É certo que alguém de sua envergadura moral, investido da autoridade esotérico-telúrica com que foi agraciado pelo Olimpo, jamais deveria ser visto por aí de testa franzida, espinha arriada e olhar embaçado, sem o brilho via-lácteo de outrora. Não obstante, é assim que o Duña vem se apresentando a quem o vê em seu vagar errante por entre hortas e granjas da nossa zona rural, a esmagar rabanetes e pintinhos de um dia.
Decididamente, este guardião das verdades eternas há muito não é mais o mesmo. Eu, que tenho o privilégio de privar de sua intimidade, habitué que sou dos longos serões na sua choupana, afianço-lhes que a situação assim se configura e tende a agravar-se. Tantos são os pedidos de autógrafos e fotos com criancinhas ranhetas, as prescrições de rezas-bravas, os conselhos, unguentos, bençãos, imposições de mãos sobre feridas e aleijões que já não lhe resta tempo nem de remover discretamente uma cera do ouvido, quanto mais de usufruir de reparador banho de imersão nas Thermas ou de deliciar-se com duas ou três bagas de jaca ao molho barbecue, receita de família que o mestre tanto adora preparar e deglutir.
Tenho cá para mim que seu lado humano clama um tanto pelo ócio criativo a que os comuns dos mortais têm direito. Coisas triviais como coçar uma frieira, dar umas baforadas em seu cachimbinho de jacarandá olhando o firmamento ou trocar um dedo de prosa com seu dileto amigo Silas, discípulo desgarrado e hoje carteiro em vias de se aposentar.
O Duña também é gente, é bom que não esqueçamos. De carne e osso se apresenta à pecadora humanidade, que lhe ergue bustos sem cessar, de bronze e mármore de Carrara, nas praças das grandes, pequenas e particularmente das médias cidades. Talvez a causa do desalento seja faltar ao Oráculo um superior, um outro Duña ainda mais onipotente em quem se espelhar para inspirar seu sacerdócio. Imaginem vocês o quanto deve ser solitário amparar a todos e não poder lançar-se ao colo de quem quer que seja para um providencial cafuné. Ou ter de aturar um arrastão de sacripantas, batendo à sua porta às 3 e meia da madrugada, ávidos por um palpite para o próximo sorteio da Mega Sena acumulada.
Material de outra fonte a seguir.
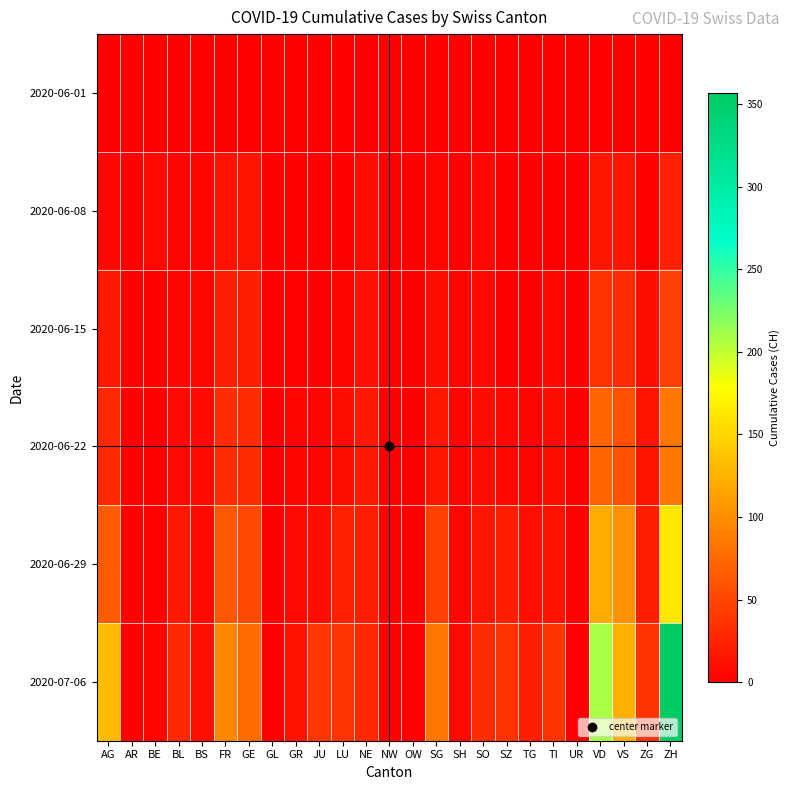

At which category does the chart reach its minimum across all series?

AG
É hora de retribuir, ao fulgurante ser duñesco, uma centésima parte das bem-aventuranças e dos casos instantâneos de cura de que nos servimos a um simples toque na sua túnica, nos bons tempos em que era moço e com a longa barba ainda ruiva. Não deixemos que a esplendorosa criatura renda-se ao poço da depressão incapacitante, que nos privaria irremediavelmente dos borbotões de enunciados, teoremas e máximas que há gerações jorram de sua boca para influenciar os destinos do planeta. Sugiro que o deixemos em paz nas suas meditações fecundas, para que dessa inércia restauradora ele ressurja em seu viço de líder espiritual. E para que possa, novamente, dirimir as indagações comuns aos gurus de sua estirpe: Qual o sentido da vida? De onde viemos? Para onde vamos? Por que os jalecos dos mecânicos irlandeses apresentam mais manchas nos cotovelos que os de seus colegas hondurenhos?